Carry Forward Unused Concessional Contributions
From 1 July 2018, you may be able to carry forward unused concessional contributions cap amounts. The first year in which you can increase your concessional contributions cap by the amount of unused cap is 2019–20, but only if you have a total superannuation balance of less than $500,000 at the end of 30 June in the previous year. Unused amounts are available for a maximum of five years and will expire after this.
Let’s take a look at how Sam carried forward unused concessional contributions:
During 2018–19 to 2021–22, Sam has minimal super contributions as he is working part-time while completing studies. His super balance is continuing to grow with earnings and a small amount of super contributions but in 2020–21 his account balance reduced due to negative returns in that year. Sam has unused cap amounts for each of the 2018–19 to 2021–22 financial years.
|General contributions cap||$25,000||$25,000||$25,000||$25,000||$25,000|
|Cumulative available unused cap||n/a||Nil||$22,000||Nil||$69,000|
|Maximum cap available||$25,000||$25,000||$47,000||$25,000||$94,000|
|Super balance 30 June previous year||n/a||$480,000||$490,000||$505,000||$490,000|
|Available unused cap for relevant financial year to be carried forward||Nil||$22,000||$22,000||$25,000||$25,000|
Note: This table assumes no indexing of general cap.

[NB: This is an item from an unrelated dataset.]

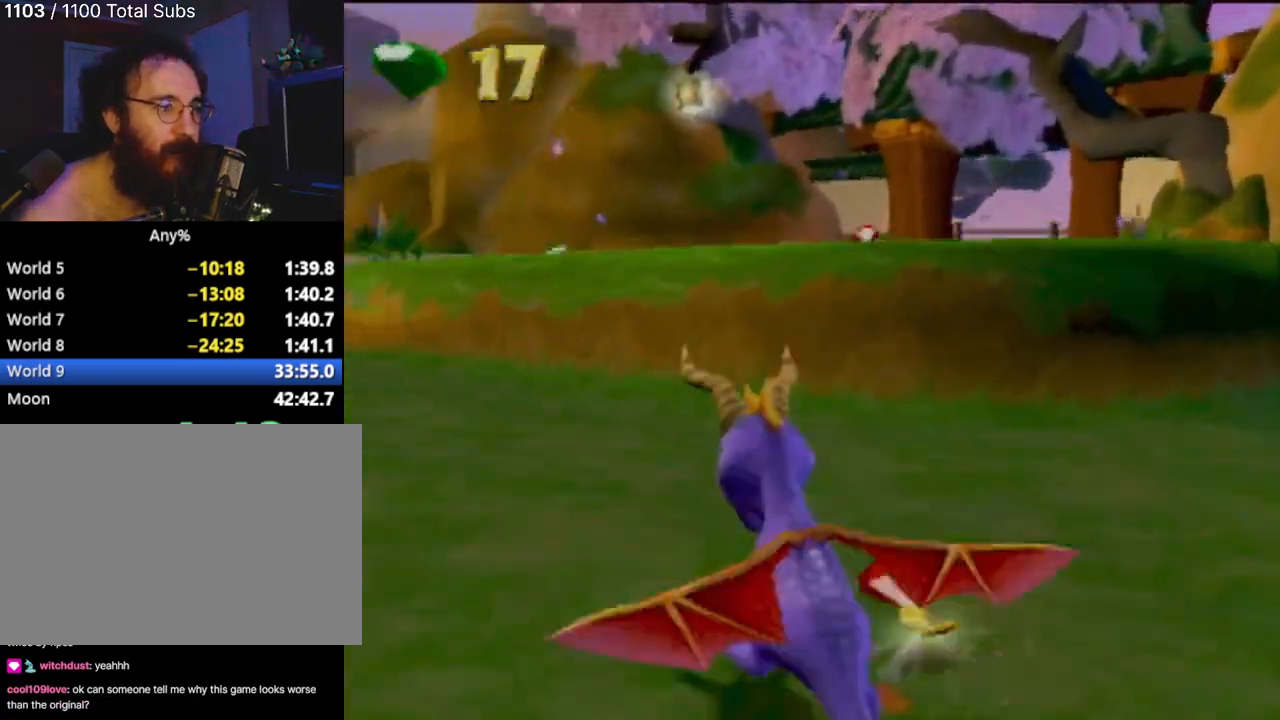
{"buttons": ["SQUARE"], "left_stick": "center", "events": [[133, "left_stick", "center"], [250, "CROSS", "up"]]}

Sam would be entitled to use the unused concessional cap amounts in 2019–20 and 2021–22 as his total super balance at the end of 30 June in the year immediately preceding was less than $500,000.
Sam would not be able to use his unused concessional cap contributions in 2020–21 as his total super balance at the end of 30 June of the previous year was $505,000.
In 2021–22 Sam returns to work. For that year he has a maximum concessional cap amount available of $94,000 ($69,000 plus $25,000) for 2021–22 and is eligible to contribute this amount as this total super balance at the end of 30 June 2021 was now less than $500,000.
If you are under age 67 there is no requirement to be working before you can contribute to super. If you are between 67 and 74, you must meet the work test or the work test exemption before contributions can be made.
To meet the work test you must be gainfully employed for at least 40 hours over 30 consecutive days during the financial year.
The work test exemption applies if you were gainfully employed for at least 40 hours over 30 consecutive days in the previous financial year and had a total superannuation balance of less than $300,000 on 30 June that year. You cannot however claim the work test exemption if you have claimed it in a previous financial year.
If you make a contribution to BUSSQ, and you do not meet the work test requirements, we are legally required to refund your contribution.